**ABOUT THIS TASK:** With pictures removed, the data below should be returned exactly.

**Rendered images with source text:**
§
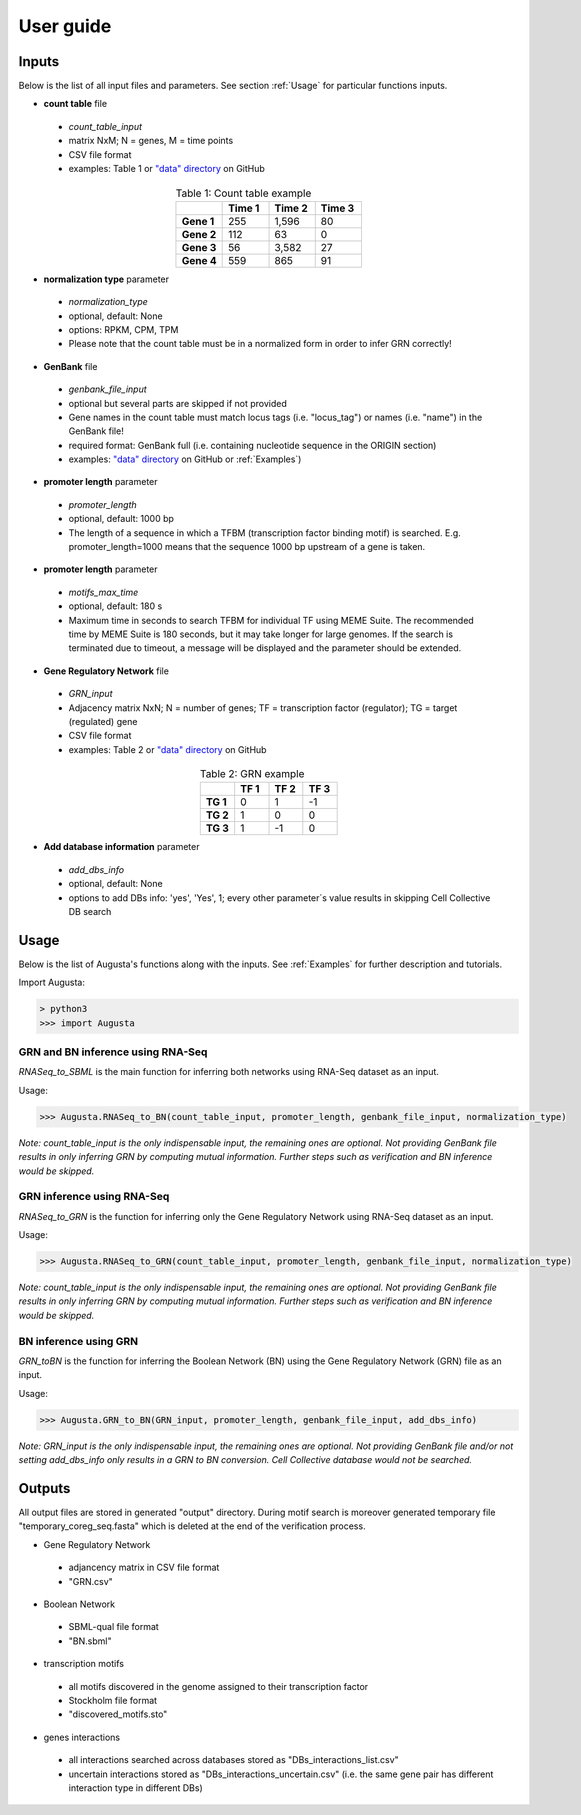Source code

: User guide
----------

Inputs
^^^^^^
Below is the list of all input files and parameters. See section :ref:`Usage` for particular functions inputs.

* **count table** file

 * *count_table_input*
 * matrix NxM; N = genes, M = time points
 * CSV file format
 * examples: Table 1 or `"data" directory <https://github.com/JanaMus/Augusta/tree/master/data>`_ on GitHub

.. list-table:: Table 1: Count table example
   :widths: 20 20 20 20
   :header-rows: 1
   :stub-columns: 1
   :align: center

   * -
     - Time 1
     - Time 2
     - Time 3
   * - Gene 1
     - 255
     - 1,596
     - 80
   * - Gene 2
     - 112
     - 63
     - 0
   * - Gene 3
     - 56
     - 3,582
     - 27
   * - Gene 4
     - 559
     - 865
     - 91


* **normalization type** parameter

 * *normalization_type*
 * optional, default: None
 * options: RPKM, CPM, TPM
 * Please note that the count table must be in a normalized form in order to infer GRN correctly!

* **GenBank** file

 * *genbank_file_input*
 * optional but several parts are skipped if not provided
 * Gene names in the count table must match locus tags (i.e. "locus_tag") or names (i.e. "name") in the GenBank file!
 * required format: GenBank full (i.e. containing nucleotide sequence in the ORIGIN section)
 * examples: `"data" directory <https://github.com/JanaMus/Augusta/tree/master/data>`_ on GitHub or :ref:`Examples`)


* **promoter length** parameter

 * *promoter_length*
 * optional, default: 1000 bp
 * The length of a sequence in which a TFBM (transcription factor binding motif) is searched. E.g. promoter_length=1000 means that the sequence 1000 bp upstream of a gene is taken.


* **promoter length** parameter

 * *motifs_max_time*
 * optional, default: 180 s
 * Maximum time in seconds to search TFBM for individual TF using MEME Suite. The recommended time by MEME Suite is 180 seconds, but it may take longer for large genomes. If the search is terminated due to timeout, a message will be displayed and the parameter should be extended.

* **Gene Regulatory Network** file

 * *GRN_input*
 * Adjacency matrix NxN; N = number of genes; TF = transcription factor (regulator); TG = target (regulated) gene
 * CSV file format
 * examples: Table 2 or `"data" directory <https://github.com/JanaMus/Augusta/tree/master/data>`_ on GitHub

.. list-table:: Table 2: GRN example
   :widths: 20 20 20 20
   :header-rows: 1
   :stub-columns: 1
   :align: center

   * -
     - TF 1
     - TF 2
     - TF 3
   * - TG 1
     - 0
     - 1
     - -1
   * - TG 2
     - 1
     - 0
     - 0
   * - TG 3
     - 1
     - -1
     - 0


* **Add database information** parameter

 * *add_dbs_info*
 * optional, default: None
 * options to add DBs info: 'yes', 'Yes', 1; every other parameter´s value results in skipping Cell Collective DB search


Usage
^^^^^^
Below is the list of Augusta's functions along with the inputs. See :ref:`Examples` for further description and tutorials.

Import Augusta:

.. code-block:: python

   > python3
   >>> import Augusta
   
   
GRN and BN inference using RNA-Seq
""""""""""""""""""""""""""""""""""""""""""""""""""""""""
`RNASeq_to_SBML` is the main function for inferring both networks using RNA-Seq dataset as an input.

Usage:

.. code-block:: python

   >>> Augusta.RNASeq_to_BN(count_table_input, promoter_length, genbank_file_input, normalization_type)


*Note: count_table_input is the only indispensable input, the remaining ones are optional.*
*Not providing GenBank file results in only inferring GRN by computing mutual information. Further steps such as verification and BN inference would be skipped.*


GRN inference using RNA-Seq
""""""""""""""""""""""""""""
`RNASeq_to_GRN` is the function for inferring only the Gene Regulatory Network using RNA-Seq dataset as an input.

Usage:

.. code-block:: python

   >>> Augusta.RNASeq_to_GRN(count_table_input, promoter_length, genbank_file_input, normalization_type)

*Note: count_table_input is the only indispensable input, the remaining ones are optional.*
*Not providing GenBank file results in only inferring GRN by computing mutual information. Further steps such as verification and BN inference would be skipped.*


BN inference using GRN
"""""""""""""""""""""""
`GRN_toBN` is the function for inferring the Boolean Network (BN) using the Gene Regulatory Network (GRN) file as an input.

Usage:

.. code-block:: python

   >>> Augusta.GRN_to_BN(GRN_input, promoter_length, genbank_file_input, add_dbs_info)


*Note: GRN_input is the only indispensable input, the remaining ones are optional. Not providing GenBank file and/or not setting add_dbs_info only results in a GRN to BN conversion. Cell Collective database would not be searched.*



Outputs
^^^^^^^^
All output files are stored in generated "output" directory.
During motif search is moreover generated temporary file "temporary_coreg_seq.fasta" which is deleted at the end of the verification process.

* Gene Regulatory Network

 * adjancency matrix in CSV file format
 * "GRN.csv"

* Boolean Network

 * SBML-qual file format
 * "BN.sbml"

* transcription motifs

 * all motifs discovered in the genome assigned to their transcription factor
 * Stockholm file format
 * "discovered_motifs.sto"

* genes interactions

 * all interactions searched across databases stored as "DBs_interactions_list.csv"
 * uncertain interactions stored as "DBs_interactions_uncertain.csv" (i.e. the same gene pair has different interaction type in different DBs)
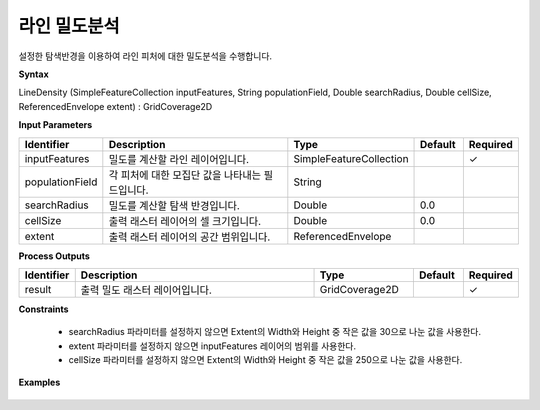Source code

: .. _linedensity:

라인 밀도분석
=====================

설정한 탐색반경을 이용하여 라인 피처에 대한 밀도분석을 수행합니다.

**Syntax**

LineDensity (SimpleFeatureCollection inputFeatures, String populationField, Double searchRadius, Double cellSize, ReferencedEnvelope extent) : GridCoverage2D

**Input Parameters**

.. list-table::
   :widths: 10 50 20 10 10

   * - **Identifier**
     - **Description**
     - **Type**
     - **Default**
     - **Required**

   * - inputFeatures
     - 밀도를 계산할 라인 레이어입니다.
     - SimpleFeatureCollection
     -
     - ✓

   * - populationField
     - 각 피처에 대한 모집단 값을 나타내는 필드입니다.
     - String
     -
     -

   * - searchRadius
     - 밀도를 계산할 탐색 반경입니다.
     - Double
     - 0.0
     -

   * - cellSize
     - 출력 래스터 레이어의 셀 크기입니다.
     - Double
     - 0.0
     -

   * - extent
     - 출력 래스터 레이어의 공간 범위입니다.
     - ReferencedEnvelope
     -
     -

**Process Outputs**

.. list-table::
   :widths: 10 50 20 10 10

   * - **Identifier**
     - **Description**
     - **Type**
     - **Default**
     - **Required**

   * - result
     - 출력 밀도 래스터 레이어입니다.
     - GridCoverage2D
     -
     - ✓

**Constraints**

 - searchRadius 파라미터를 설정하지 않으면 Extent의 Width와 Height 중 작은 값을 30으로 나눈 값을 사용한다.
 - extent 파라미터를 설정하지 않으면 inputFeatures 레이어의 범위를 사용한다.
 - cellSize 파라미터를 설정하지 않으면 Extent의 Width와 Height 중 작은 값을 250으로 나눈 값을 사용한다.


**Examples**

  .. image:: images/linedensity.png

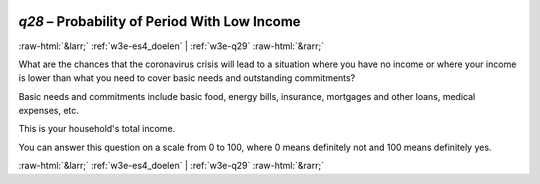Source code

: .. _w3e-q28: 

 
 .. role:: raw-html(raw) 
        :format: html 
 
`q28` – Probability of Period With Low Income
=================================================== 


:raw-html:`&larr;` :ref:`w3e-es4_doelen` | :ref:`w3e-q29` :raw-html:`&rarr;` 
 

What are the chances that the coronavirus crisis will lead to a situation where you have no income or where your income is lower than what you need to cover basic needs and outstanding commitments? 

Basic needs and commitments include basic food, energy bills, insurance, mortgages and other loans, medical expenses, etc.

This is your household's total income. 

You can answer this question on a scale from 0 to 100, where 0 means definitely not and 100 means definitely yes. 
 

.. image:: ../_screenshots/w3-q28.png 


:raw-html:`&larr;` :ref:`w3e-es4_doelen` | :ref:`w3e-q29` :raw-html:`&rarr;`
§
**EXERCISE SOLUTION:**
Source code

: User guide
----------

Inputs
^^^^^^
Below is the list of all input files and parameters. See section :ref:`Usage` for particular functions inputs.

* **count table** file

 * *count_table_input*
 * matrix NxM; N = genes, M = time points
 * CSV file format
 * examples: Table 1 or `"data" directory <https://github.com/JanaMus/Augusta/tree/master/data>`_ on GitHub

.. list-table:: Table 1: Count table example
   :widths: 20 20 20 20
   :header-rows: 1
   :stub-columns: 1
   :align: center

   * -
     - Time 1
     - Time 2
     - Time 3
   * - Gene 1
     - 255
     - 1,596
     - 80
   * - Gene 2
     - 112
     - 63
     - 0
   * - Gene 3
     - 56
     - 3,582
     - 27
   * - Gene 4
     - 559
     - 865
     - 91


* **normalization type** parameter

 * *normalization_type*
 * optional, default: None
 * options: RPKM, CPM, TPM
 * Please note that the count table must be in a normalized form in order to infer GRN correctly!

* **GenBank** file

 * *genbank_file_input*
 * optional but several parts are skipped if not provided
 * Gene names in the count table must match locus tags (i.e. "locus_tag") or names (i.e. "name") in the GenBank file!
 * required format: GenBank full (i.e. containing nucleotide sequence in the ORIGIN section)
 * examples: `"data" directory <https://github.com/JanaMus/Augusta/tree/master/data>`_ on GitHub or :ref:`Examples`)


* **promoter length** parameter

 * *promoter_length*
 * optional, default: 1000 bp
 * The length of a sequence in which a TFBM (transcription factor binding motif) is searched. E.g. promoter_length=1000 means that the sequence 1000 bp upstream of a gene is taken.


* **promoter length** parameter

 * *motifs_max_time*
 * optional, default: 180 s
 * Maximum time in seconds to search TFBM for individual TF using MEME Suite. The recommended time by MEME Suite is 180 seconds, but it may take longer for large genomes. If the search is terminated due to timeout, a message will be displayed and the parameter should be extended.

* **Gene Regulatory Network** file

 * *GRN_input*
 * Adjacency matrix NxN; N = number of genes; TF = transcription factor (regulator); TG = target (regulated) gene
 * CSV file format
 * examples: Table 2 or `"data" directory <https://github.com/JanaMus/Augusta/tree/master/data>`_ on GitHub

.. list-table:: Table 2: GRN example
   :widths: 20 20 20 20
   :header-rows: 1
   :stub-columns: 1
   :align: center

   * -
     - TF 1
     - TF 2
     - TF 3
   * - TG 1
     - 0
     - 1
     - -1
   * - TG 2
     - 1
     - 0
     - 0
   * - TG 3
     - 1
     - -1
     - 0


* **Add database information** parameter

 * *add_dbs_info*
 * optional, default: None
 * options to add DBs info: 'yes', 'Yes', 1; every other parameter´s value results in skipping Cell Collective DB search


Usage
^^^^^^
Below is the list of Augusta's functions along with the inputs. See :ref:`Examples` for further description and tutorials.

Import Augusta:

.. code-block:: python

   > python3
   >>> import Augusta
   
   
GRN and BN inference using RNA-Seq
""""""""""""""""""""""""""""""""""""""""""""""""""""""""
`RNASeq_to_SBML` is the main function for inferring both networks using RNA-Seq dataset as an input.

Usage:

.. code-block:: python

   >>> Augusta.RNASeq_to_BN(count_table_input, promoter_length, genbank_file_input, normalization_type)


*Note: count_table_input is the only indispensable input, the remaining ones are optional.*
*Not providing GenBank file results in only inferring GRN by computing mutual information. Further steps such as verification and BN inference would be skipped.*


GRN inference using RNA-Seq
""""""""""""""""""""""""""""
`RNASeq_to_GRN` is the function for inferring only the Gene Regulatory Network using RNA-Seq dataset as an input.

Usage:

.. code-block:: python

   >>> Augusta.RNASeq_to_GRN(count_table_input, promoter_length, genbank_file_input, normalization_type)

*Note: count_table_input is the only indispensable input, the remaining ones are optional.*
*Not providing GenBank file results in only inferring GRN by computing mutual information. Further steps such as verification and BN inference would be skipped.*


BN inference using GRN
"""""""""""""""""""""""
`GRN_toBN` is the function for inferring the Boolean Network (BN) using the Gene Regulatory Network (GRN) file as an input.

Usage:

.. code-block:: python

   >>> Augusta.GRN_to_BN(GRN_input, promoter_length, genbank_file_input, add_dbs_info)


*Note: GRN_input is the only indispensable input, the remaining ones are optional. Not providing GenBank file and/or not setting add_dbs_info only results in a GRN to BN conversion. Cell Collective database would not be searched.*



Outputs
^^^^^^^^
All output files are stored in generated "output" directory.
During motif search is moreover generated temporary file "temporary_coreg_seq.fasta" which is deleted at the end of the verification process.

* Gene Regulatory Network

 * adjancency matrix in CSV file format
 * "GRN.csv"

* Boolean Network

 * SBML-qual file format
 * "BN.sbml"

* transcription motifs

 * all motifs discovered in the genome assigned to their transcription factor
 * Stockholm file format
 * "discovered_motifs.sto"

* genes interactions

 * all interactions searched across databases stored as "DBs_interactions_list.csv"
 * uncertain interactions stored as "DBs_interactions_uncertain.csv" (i.e. the same gene pair has different interaction type in different DBs)
Source code

: .. _linedensity:

라인 밀도분석
=====================

설정한 탐색반경을 이용하여 라인 피처에 대한 밀도분석을 수행합니다.

**Syntax**

LineDensity (SimpleFeatureCollection inputFeatures, String populationField, Double searchRadius, Double cellSize, ReferencedEnvelope extent) : GridCoverage2D

**Input Parameters**

.. list-table::
   :widths: 10 50 20 10 10

   * - **Identifier**
     - **Description**
     - **Type**
     - **Default**
     - **Required**

   * - inputFeatures
     - 밀도를 계산할 라인 레이어입니다.
     - SimpleFeatureCollection
     -
     - ✓

   * - populationField
     - 각 피처에 대한 모집단 값을 나타내는 필드입니다.
     - String
     -
     -

   * - searchRadius
     - 밀도를 계산할 탐색 반경입니다.
     - Double
     - 0.0
     -

   * - cellSize
     - 출력 래스터 레이어의 셀 크기입니다.
     - Double
     - 0.0
     -

   * - extent
     - 출력 래스터 레이어의 공간 범위입니다.
     - ReferencedEnvelope
     -
     -

**Process Outputs**

.. list-table::
   :widths: 10 50 20 10 10

   * - **Identifier**
     - **Description**
     - **Type**
     - **Default**
     - **Required**

   * - result
     - 출력 밀도 래스터 레이어입니다.
     - GridCoverage2D
     -
     - ✓

**Constraints**

 - searchRadius 파라미터를 설정하지 않으면 Extent의 Width와 Height 중 작은 값을 30으로 나눈 값을 사용한다.
 - extent 파라미터를 설정하지 않으면 inputFeatures 레이어의 범위를 사용한다.
 - cellSize 파라미터를 설정하지 않으면 Extent의 Width와 Height 중 작은 값을 250으로 나눈 값을 사용한다.


**Examples**

  .. image:: images/linedensity.png

Source code

: .. _w3e-q28: 

 
 .. role:: raw-html(raw) 
        :format: html 
 
`q28` – Probability of Period With Low Income
=================================================== 


:raw-html:`&larr;` :ref:`w3e-es4_doelen` | :ref:`w3e-q29` :raw-html:`&rarr;` 
 

What are the chances that the coronavirus crisis will lead to a situation where you have no income or where your income is lower than what you need to cover basic needs and outstanding commitments? 

Basic needs and commitments include basic food, energy bills, insurance, mortgages and other loans, medical expenses, etc.

This is your household's total income. 

You can answer this question on a scale from 0 to 100, where 0 means definitely not and 100 means definitely yes. 
 

.. image:: ../_screenshots/w3-q28.png 


:raw-html:`&larr;` :ref:`w3e-es4_doelen` | :ref:`w3e-q29` :raw-html:`&rarr;`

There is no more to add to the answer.